3) Correction: Most PGCEs are regognised in Ontario and Quebec (I have a PGCSE and have taught in QC for 11 years). I know three people who have PGCEs and are teaching in Ontario (grads from 1997, 1999, 2002).

4) Fact: All UK postgraduate degrees - regardless of affiliation - are recognised in Canada (i.e. most Masters level degrees add +1 to your salary scale). The dodgy ones, which are really questionable, are usually from Asia, Eastern Europe, mail-order/internet and any degree with the word _Manchester_ in the title.
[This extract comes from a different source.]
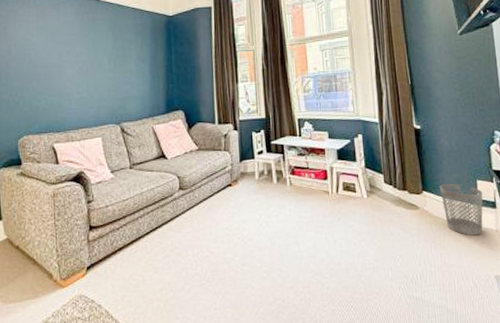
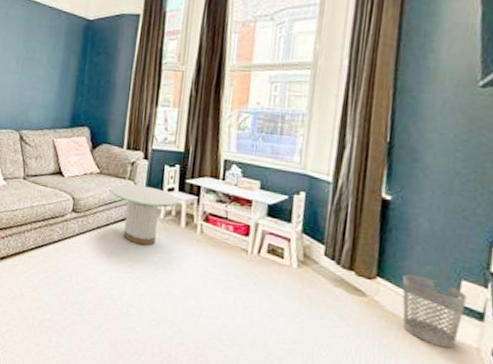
side table: none [209,153,269,207] -> present [110,184,180,246]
5) To be sure about your certification, you will eventually need to submit your teaching credentials for a comparative authentication by the Ministry of Education of the province you intend to live (e.g. The Ontario Ministry of Education, Ministère de l'Éducation, du Loisir et du Sport du Quebec, the Education Ministry of Saskatchewan, etc.). This will cost you cash (in CAN$) and time (in CAN months). Here are some helpful links:

Education - Government of Saskatchewan

Ministère de l'Éducation, du Loisir et du Sport

Ministry of Education / Ministry of Training, Colleges, & Universities

Education - Province of British Columbia

Alberta Education

Department of Education -- Government of Nunavut

Good luck - and _ring for service!_


----------



## hannahlou (Mar 16, 2008)

I have a general Degree in education which is suitable in the UK for Primary Teaching. I have completed 3byears at a foundation degree for Teaching Assistants and have just topped it up to a BA hons in Education which has taken a further two years, this has given me at total of 360 university credits. If we move over we would be looking at British columbia.


----------



## DTHOMAS (Mar 5, 2008)

Hi:
Sounds like you've done your theory time at university. You would need to verify the compatibility of your degree with the BC College of Teachers - here are two links that may be of help to you. Good luck.

BCCT

Programs and Services for Educational Professionals - Ministry of Education - Province of B.C.


----------